Nicotianamine: A Key Player in Metal Homeostasis and Hyperaccumulation in Plants

Abstract

Nicotianamine (NA) is a low-molecular-weight N-containing metal-binding ligand, whose accumulation in plant organs changes under metal deficiency or excess. Although NA biosynthesis can be induced in vivo by various metals, this non-proteinogenic amino acid is mainly involved in the detoxification and transport of iron, zinc, nickel, copper and manganese. This review summarizes the current knowledge on NA biosynthesis and its regulation, considers the mechanisms of NA secretion by plant roots, as well as the mechanisms of intracellular transport of NA and its complexes with metals, and its role in radial and long-distance metal transport. Its role in metal tolerance is also discussed. The NA contents in excluders, storing metals primarily in roots, and in hyperaccumulators, accumulating metals mainly in shoots, are compared. The available data suggest that NA plays an important role in maintaining metal homeostasis and hyperaccumulation mechanisms. The study of metal-binding compounds is of interdisciplinary significance, not only regarding their effects on metal toxicity in plants, but also in connection with the development of biofortification approaches to increase the metal contents, primarily of iron and zinc, in agricultural plants, since the deficiency of these elements in food crops seriously affects human health.

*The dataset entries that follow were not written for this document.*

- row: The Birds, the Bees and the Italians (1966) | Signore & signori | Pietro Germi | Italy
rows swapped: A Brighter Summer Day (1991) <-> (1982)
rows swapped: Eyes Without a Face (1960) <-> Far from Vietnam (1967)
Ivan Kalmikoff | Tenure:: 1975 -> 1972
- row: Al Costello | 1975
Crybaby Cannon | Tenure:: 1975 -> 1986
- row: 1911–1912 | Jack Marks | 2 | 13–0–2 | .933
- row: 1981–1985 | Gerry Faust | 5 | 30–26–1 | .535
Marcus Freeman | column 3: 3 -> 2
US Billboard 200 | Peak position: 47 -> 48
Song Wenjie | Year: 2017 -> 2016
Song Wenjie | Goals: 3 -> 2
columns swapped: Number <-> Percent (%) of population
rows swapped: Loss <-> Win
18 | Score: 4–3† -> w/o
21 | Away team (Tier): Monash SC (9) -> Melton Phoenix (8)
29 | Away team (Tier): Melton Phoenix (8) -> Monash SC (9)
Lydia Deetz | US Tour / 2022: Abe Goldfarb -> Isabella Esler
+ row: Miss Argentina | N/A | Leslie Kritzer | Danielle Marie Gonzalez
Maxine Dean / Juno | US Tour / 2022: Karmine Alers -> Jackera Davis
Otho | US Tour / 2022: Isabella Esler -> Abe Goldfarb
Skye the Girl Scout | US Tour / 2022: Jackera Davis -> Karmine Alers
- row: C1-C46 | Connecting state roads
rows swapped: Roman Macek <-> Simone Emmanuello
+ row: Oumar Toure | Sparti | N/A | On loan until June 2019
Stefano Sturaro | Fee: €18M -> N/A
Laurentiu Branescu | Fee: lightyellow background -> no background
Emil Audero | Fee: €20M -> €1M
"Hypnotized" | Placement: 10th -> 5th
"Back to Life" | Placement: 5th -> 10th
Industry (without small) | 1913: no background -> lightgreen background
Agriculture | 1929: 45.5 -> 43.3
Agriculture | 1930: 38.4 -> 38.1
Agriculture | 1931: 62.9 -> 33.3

Keywords: copper; iron; manganese; metal accumulation in plants; metal detoxification; metal homeostasis; metal remobilization; metal transport; nickel; nicotianamine; stress; zinc.

Figure 1

The role of nicotianamine in metal uptake, transport and detoxification in plants. The synthesis of nicotianamine (NA) from methionine is carried out in two steps involving the enzymes S-adenosylmethionine synthetase and nicotianamine synthetase, the latter being present not only in the cytosol but also in various organelles. The NA produced in the rhizodermal cells can be secreted into the rhizosphere via the efflux transporter of NA (ENA1). This is followed by the formation of complexes with metals (Me). In cereals, Me–NA complexes can be taken up by yellow stripe-like (YSL) transporters. Me–NA complexes formed in the cytosol of root rhizodermal and cortical cells can be transported towards the central cylinder, which limits metal entry into the vacuoles of root cells and plays an important role in the mechanism of hyperaccumulation (shown by arrows highlighted in red). Nicotianamine can be transported across the tonoplast via the zinc-induced facilitator 1 (ZIF1) transporter and is probably partially involved in metal binding inside the vacuole, although the stability of NA complexes with metals at the vacuolar sap pH is low. The loading of the Me–NA complexes into the xylem is carried out by YSL transporters. In addition, NA, as a symplastic chelator, can carry out metal delivery to a transporter, e.g., Zn to the P_1B-type ATPase HMA4. It has been suggested that NA can enter the xylem via the ENA transporter, but this requires further confirmation. In the xylem sap, due to the low pH value, Me–NA complexes are not stable and are partially degraded, and metals bind to organic acids (OAs), forming, for example, citrates and malates. Nicotianamine-dependent metal loading into the phloem in non-graminaceous species occurs with the participation of NA efflux transporters 1/2 (NAET1/2), which provide NA entry into secretory vesicles. Then, NA is secreted through exocytosis into the apoplastic space, where it forms Me–NA complexes, which are subsequently loaded into the phloem via the YSL transporter. In cereals, a similar mechanism involving 2′-deoxymugineic acid, which is synthesized from NA in mugineic acid (MA) vesicles, may function. The stability of Me–NA complexes in the phloem sap is higher than that in the xylem sap due to the higher pH values in the former. As a result, NA participates in long-distance metal transport mainly via the phloem.